■ DIRECTIONS: Could you output all of the lines below word for word, leaving out the pictures?

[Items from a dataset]
%%
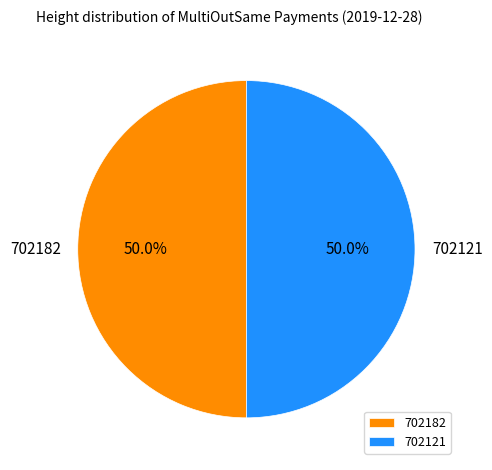

What portion of the pie excludes 702182?

50.0%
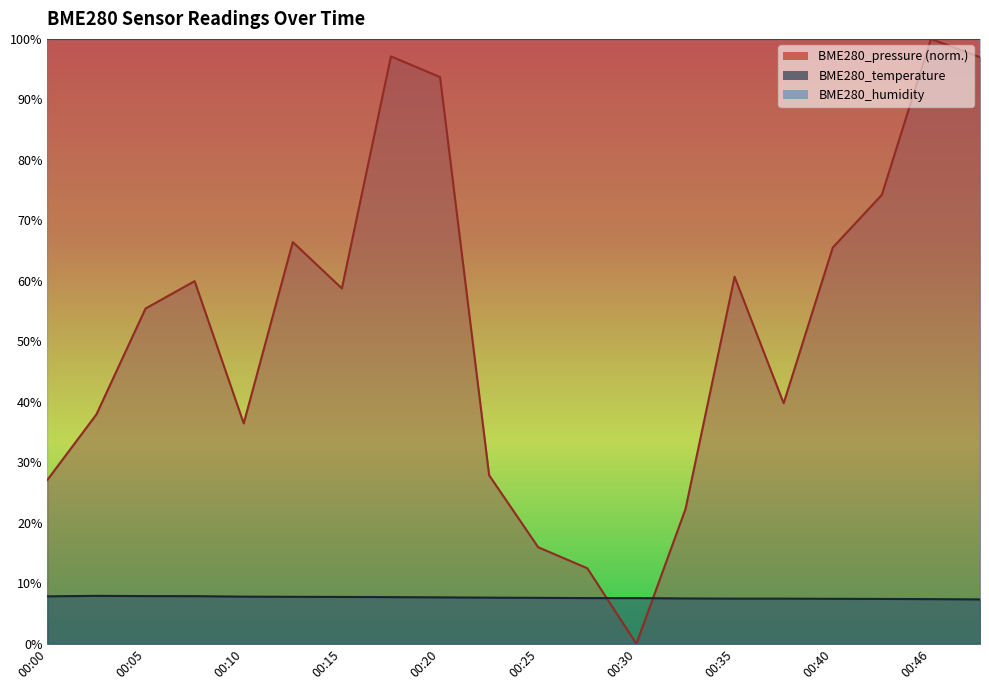

Reading left to right, what are all the values shown in this chart?

BME280_pressure: 00:00=27.1	00:02=37.9	00:05=55.4	00:07=60.0	00:10=36.4	00:12=66.4	00:15=58.7	00:17=97.1	00:20=93.7	00:23=27.9	00:25=16.0	00:28=12.5	00:30=0.0	00:33=22.3	00:35=60.7	00:38=39.8	00:40=65.5	00:43=74.2	00:46=100.0	00:48=97.0
BME280_temperature: 00:00=7.8	00:02=7.9	00:05=7.9	00:07=7.9	00:10=7.8	00:12=7.8	00:15=7.7	00:17=7.7	00:20=7.7	00:23=7.6	00:25=7.6	00:28=7.5	00:30=7.5	00:33=7.5	00:35=7.5	00:38=7.5	00:40=7.4	00:43=7.4	00:46=7.4	00:48=7.3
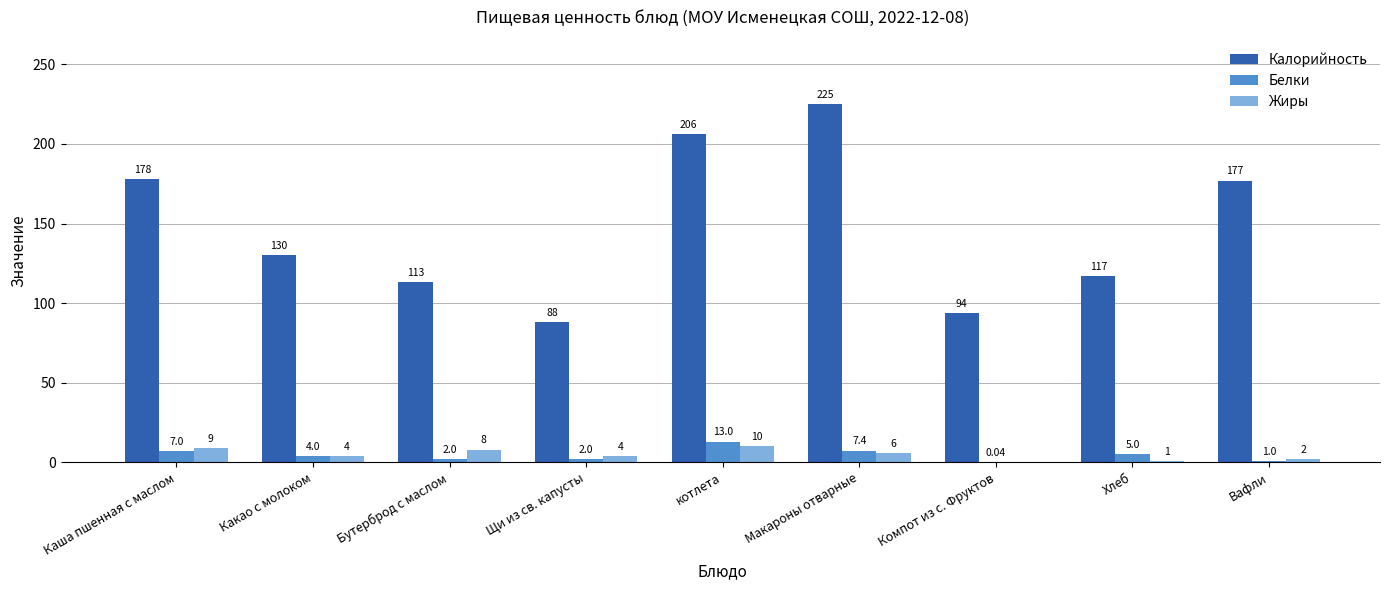

Between Хлеб and Вафли, which series saw the biggest shift?

Калорийность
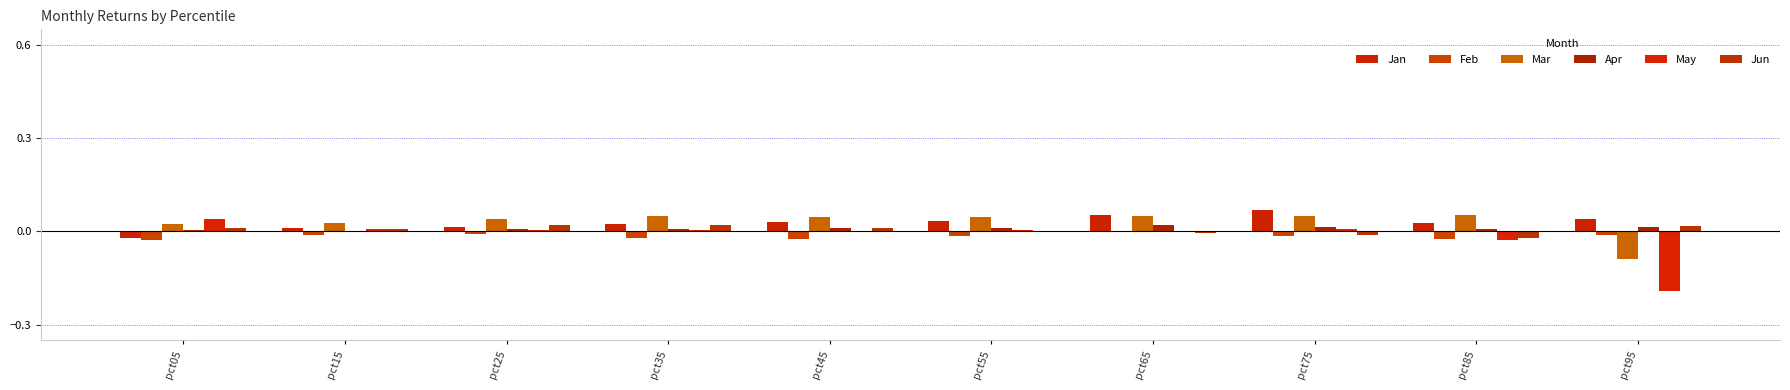

Count the Jan values in the range 0 to 1.

9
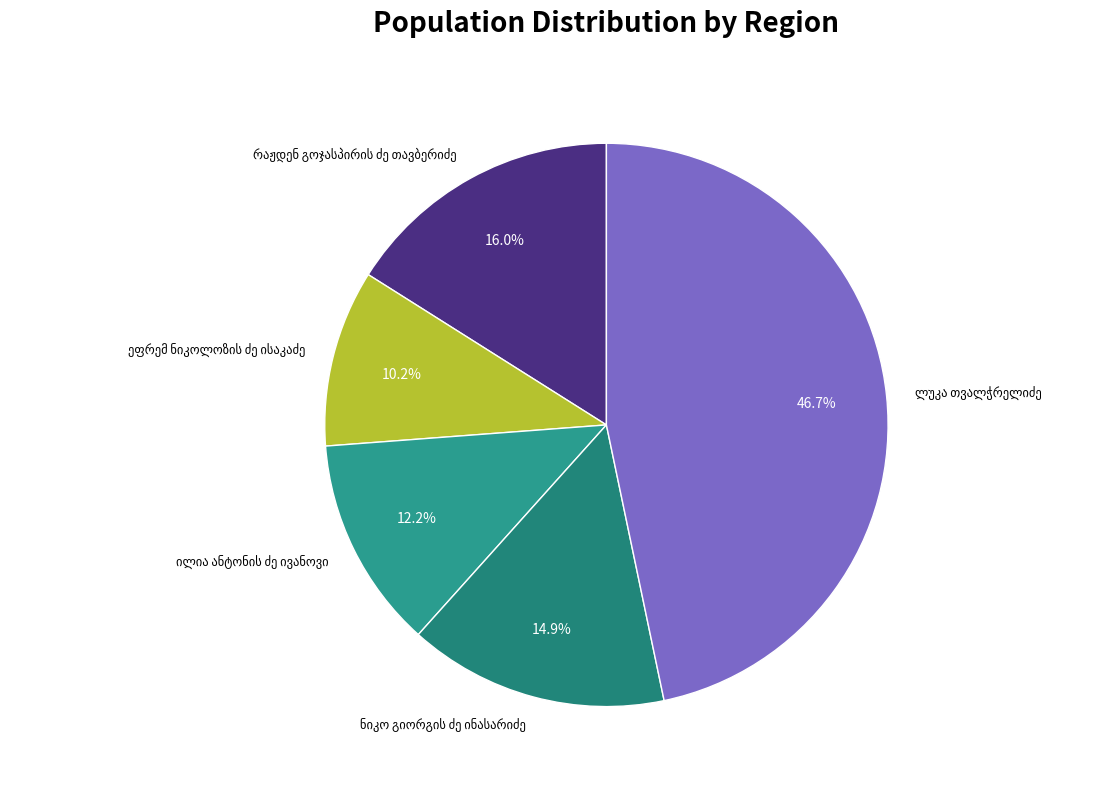

Is there a majority slice in this chart?

No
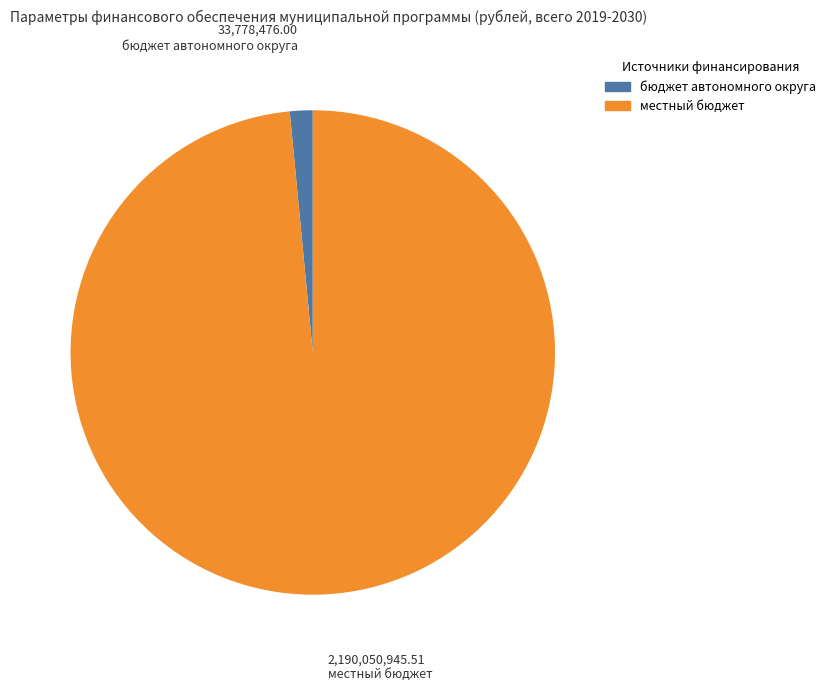

How many segments does this pie chart have?

2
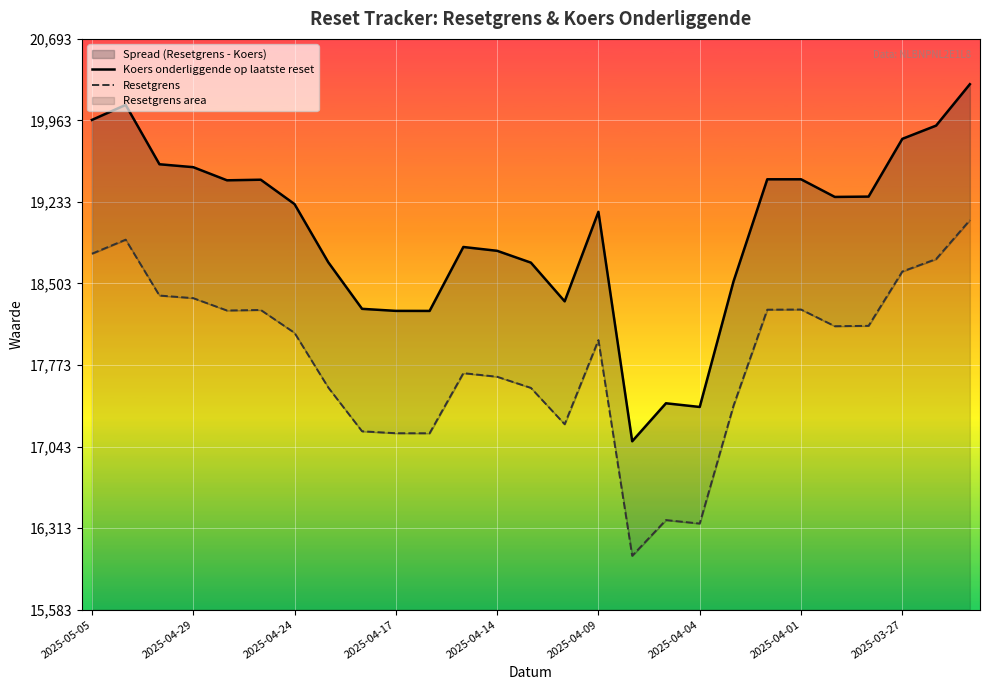

Is this an area chart (filled region under the line)?

No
%%
■ EXERCISE RESULT:
What portion of the pie excludes 702182?

50.0%

Reading left to right, what are all the values shown in this chart?

BME280_pressure: 00:00=27.1	00:02=37.9	00:05=55.4	00:07=60.0	00:10=36.4	00:12=66.4	00:15=58.7	00:17=97.1	00:20=93.7	00:23=27.9	00:25=16.0	00:28=12.5	00:30=0.0	00:33=22.3	00:35=60.7	00:38=39.8	00:40=65.5	00:43=74.2	00:46=100.0	00:48=97.0
BME280_temperature: 00:00=7.8	00:02=7.9	00:05=7.9	00:07=7.9	00:10=7.8	00:12=7.8	00:15=7.7	00:17=7.7	00:20=7.7	00:23=7.6	00:25=7.6	00:28=7.5	00:30=7.5	00:33=7.5	00:35=7.5	00:38=7.5	00:40=7.4	00:43=7.4	00:46=7.4	00:48=7.3

Between Хлеб and Вафли, which series saw the biggest shift?

Калорийность

Count the Jan values in the range 0 to 1.

9

Is there a majority slice in this chart?

No

How many segments does this pie chart have?

2

Is this an area chart (filled region under the line)?

No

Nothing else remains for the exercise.